Резок, сердит в данном случае молодой автор - что ж, это с ним бывало, позже и порезче, и покруче умел он сказать. Однако смладу питавшие его родные Каменка, Озерки, Бутырки, Васильевское - среднерусские села, усадьбы, окружавшие их угодья, населявший их народ, они, а ничто иное были пищей зрения, слуха, души молодого поэта, и им обязаны мы и русская литература рождением замечательных бунинских шедевров, вроде "Руси" , " Таньки" , " Ловчего" и многих других. "На край света" - первый бунинский сборник рассказов - уже был наполнен этой природой, этими типажами.

Что такое Захар Воробьев из одноименного рассказа, богатырь-мужик русобородый с богатырской же душой?.. Он нес на руках верст пять нищую, убогую старуху, а мог бы, кажется, унести всю Русь, все ее горе-злосчастье. Да что толку! Гибнет Захар, выпив на спор с дрянными людишками море водки. Поэт Иван Вольнов сказал об этом рассказе: "Это - на сто лет! Революцию сделаем, республика будет, а рассказ этот не выдохнется, в школах будут читать, чтоб дети знали, до чего просто при царях хорошие мужики погибали" .

В изображении мужиков, крестьянской жизни, деревенской природы чудятся у Бунина та же правда и та же боль, что были у Некрасова, у Глеба и Николая Успенских, - не зря Успенских он всегда высоко ставил, почитал, писал о них.

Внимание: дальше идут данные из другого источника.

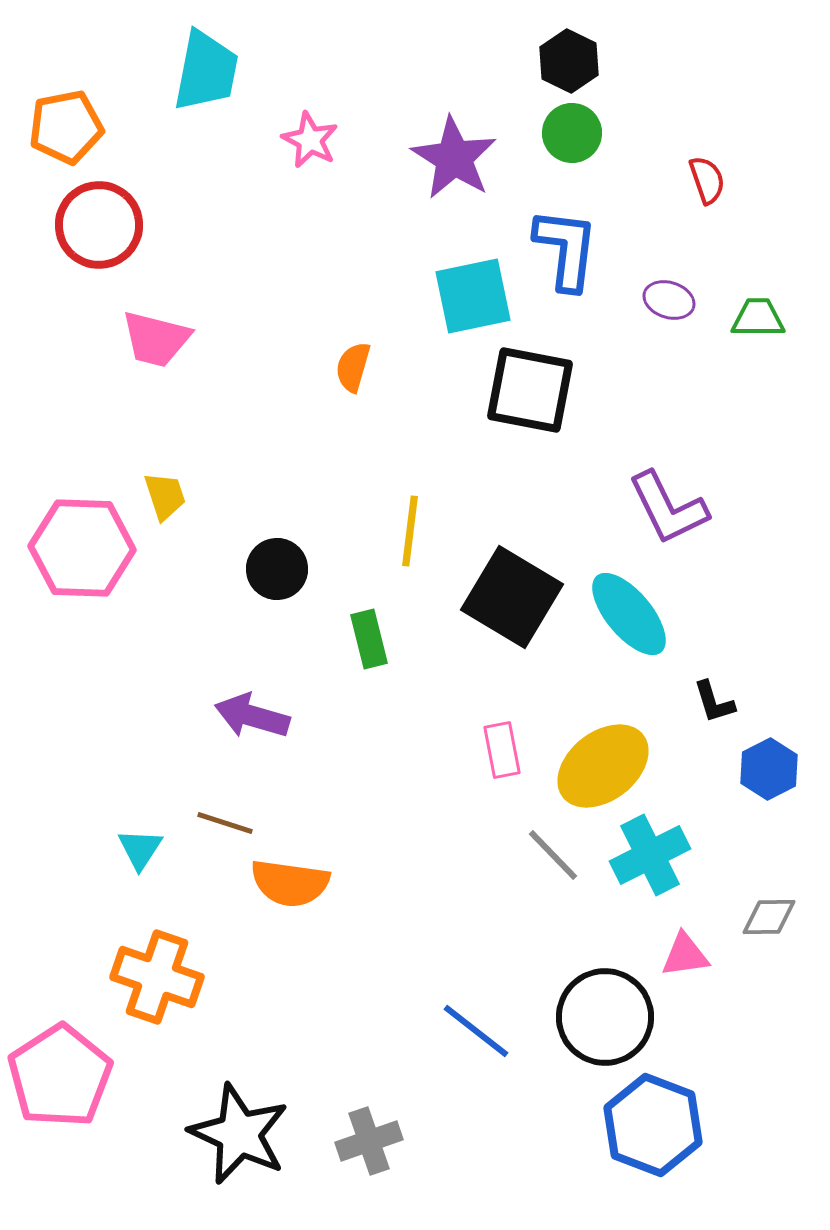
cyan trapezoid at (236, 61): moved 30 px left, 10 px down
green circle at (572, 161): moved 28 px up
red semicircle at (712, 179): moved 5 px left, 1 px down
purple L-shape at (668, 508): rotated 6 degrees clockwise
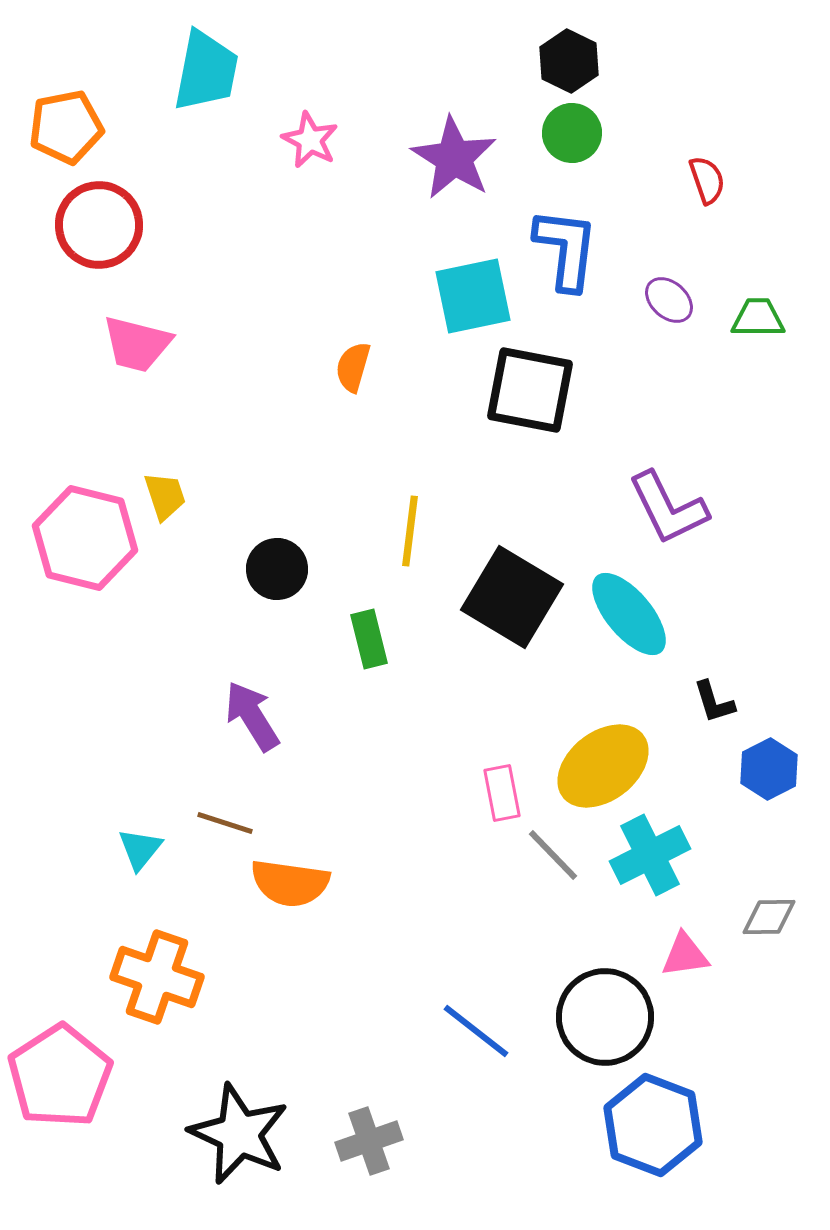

Бунин знал не идеализированный, романтизированный, приукрашенный из разных причин и чьих-то выгод русский народ, а подлинный, полный всякими достоинствами и столь же разнообразными малопривлекательными чертами. Но правда-Бог велит писателю: даже художественно-преображенный мужик у него есть во всем смаке и мощи мужик-богатырь и дикарь, хозяин и раб, человек и полузверь. Как ни странно, Иван Алексеевич всегда внутренне полемичен, с чем-то (редко с кем-то) борется и полон скрытого, сконцентрированного пафоса. Изредка прорывается наружу. Так, например, в 1915 году: " ...литература наша изовралась невероятно, критика пала донельзя, провал между народом и городом образовался огромный, о дворянах теперь нынешний городской интеллигент знает уже только по книжкам, о мужиках - по извозчикам и дворникам, о солдатах - только одно: "Так что, ваше благородие" , говорить с народом он не умеет, изобразители сусальной Руси, сидя за старыми книжками и сочиняя какой-то, никогда не бывалый утрированно-русский и потому необыкновенно противный и неудобочитаемый язык, врут ему не судом, вкусы его все понижаются". Фальшь, проклятая фальшь - первый враг Бунина. Это пишет уже автор "Деревни" , произведения, бомбой рванувшего в обществе, мощного по замыслу и воплощению, сказавшего ту голую правду о Руси, на которую никто не решался. Прорвалось далеко не "вдруг" - о вековой отсталости, косности и дикости, о загубленности жизни и судеб, о вине не кого-то, социальной и классовой, а самих людей, обладателей и носителей конкретных характеров, исконно, исторически, генетически русских, со всеми их качествами и пороками, свитыми воедино. Здесь он шел в ногу со зрелым, мудрым Чеховым, автором "Моей жизни" , " Мужиков" , " В овраге" , уже драматургом Чеховым.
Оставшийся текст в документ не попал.